Two Common Types Of Mortgage

The following article gives information on Two Common Types Of Mortgage. If you are going to invest in one particular business but you have no money to put in, you can apply for a loan. Usually lending companies do not immediately release your loaned amount unless they have received security from your loan application. This security may come in different forms. One of the common securities is the use of mortgage.

Two Common Types Of Mortgage

Mortgage is a collateral contract that you will offer to the lending company as security to your loan. It has two common types. It may be either chattel mortgage or real estate mortgage.

Real estate mortgage is a contract of security where what is used as collateral is a real property or a piece of land. This type of mortgage requires registration or annotation of the mortgage at the back of the title of the real property. It is intended to warn the possible buyer of that property that it is subject to mortgage. Real estate mortgage is a separate and distinct contract from the original contract of loan. Loan is the principal while the mortgage contract is merely ancillary.

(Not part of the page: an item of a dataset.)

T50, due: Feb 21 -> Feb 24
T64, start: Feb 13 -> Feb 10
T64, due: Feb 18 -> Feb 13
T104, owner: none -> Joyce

If you have used real estate mortgage as security to your loan and you failed to pay, the lending company can sell your real property in a public auction and recover the principal amount of loan plus the cost of the auction sale. If there is an excess amount, it will be given to you as the debtor-mortgagor. You can buy back your property within the period allowed by law or according to your agreement in case you will be able to pay the loaned amount.

On the other hand, chattel mortgage is a type of mortgage where the personal property serves as security for the loan. Like real estate mortgage, if the personal property needs registration such as cars or automobiles, the mortgage shall be annotated or registered as well. It is also an ancillary contract to the principal contract of loan. The personal property offered as security can also be sold for public auction in case the debtor failed to pay the loan. Once sold, one cannot recover it like those in real properties.

Some properties may be used as either real estate or chattel security in a mortgage. Example of such properties is a house. One can register it as a real property in a real estate mortgage or as a personal property in a chattel mortgage.

Mortgaged properties are not really transferred to the mortgagee. It is merely used as security. Transfer or title is applicable only when the debtor failed to pay and the property was sold in an auction. It is only during the auction sale where transfer of title over the said properties shall take effect. Ownership is therefore retained by the mortgagor until the sale of the property.

Although one can use properties as security to a loan, mortgage loan is granted only when there is a clear showing that the possible debtor really owns such properties because mortgage is an act of dominion and one can exercise it only if legally proven as the true owner of the property.